Mana Telugu podcasts are here

Podcasts, for the newbies, is recorded audio that one can listen through a website or an app.

HYDERABAD: Riding the trend of healing podcasts, renowned Telugu film director Puri Jagannadh has started his own podcast network wherein the emphasis would be on the importance of humanity, social media and human relations.

Puri, who last directed iSmart Shankar starring Ram, Nabha Natesh and Nidhhi Agerwal, is currently observing self-isolation in Mumbai. While he bides time before things work out fr his next with Vijay Deverakonda, a pan-Indian martial arts drama tentatively titled Liger, Puri has engaged himself with this new audio medium. Podcasts, for the newbies, is recorded audio that one can listen through a website or an app. Unlike YouTube, users can play podcasts while they are running other apps.

So one can listen to a talk while doing some other work on another app. Sahiti RagaLeena Gunti, a new entrant in the arena, says that podcasting in Telugu is still in a nascent stage. The 20-year-old founder of a startup which is into paperless transaction of mutual funds and investments and moonlights as TV content creator says that it was during the Covid-19 break that she tried her hand at podcasts. Her channel called RagaPod – Telugu Ammai Podcast (on Anchor in Play Store) is her channel of experssion.

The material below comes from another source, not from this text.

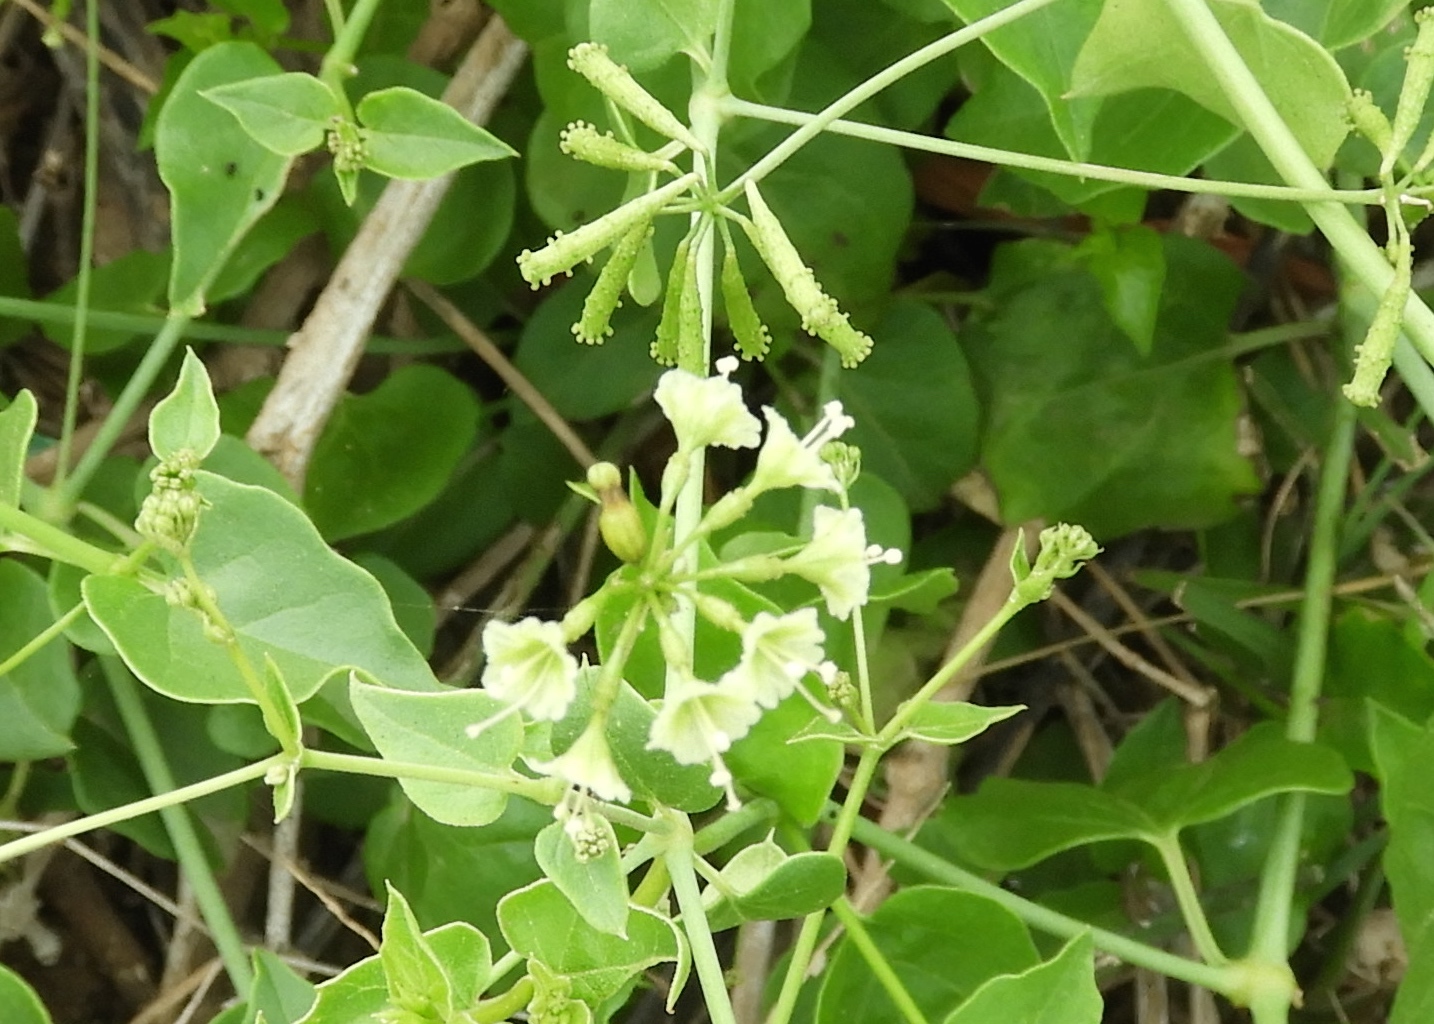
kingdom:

This CFP student who lives in Ameerpet says that she finds writing tedious and videos, which put her shy self in front of the camera, awkward. “The podcast where only my voice, thoughts and expressions are heard, felt like the ideal medium. She started last month and has put about 11 podcasts in the last two months and has touched upon subjects ranging f rom mental stress in actor Sushant Rajput’s context to minimalism in our life to meme pages. “There are many Telugu Youngsters like me who are presenting current issues and some entertaining nostalgia,” she adds Almost Aidu Nimashulu by former radio jockery Vidya Sivalenka, which she records on Instagram instead of a video, also has been getting around 10,000 clicks on an average voice video.

The fiveminute jhatpat format is usually like a casual chat, but with info and in a friendly way. ‘Insta Jock’ is how her followers call her. Again, this freewheeling talk seems to have takers and her most recent audio was about nostalgia. Daabakathalu, a Telugu podcast by Avinash Manchiraju, is his way of escaping from the chaos for a while.” “Being a 90s kid I always felt that the culture we were brought up in is special. So why not bring those amaziing memories back!” On why he chose to go engage the audience with a podcast and not a video, Avinash, 25, says, “A video is always followed by judgments on how a person looks and his body language. Voice does not have that barrier.” Avinash engages the audience with the monologues in his simple and fluent style which is quite pleasing.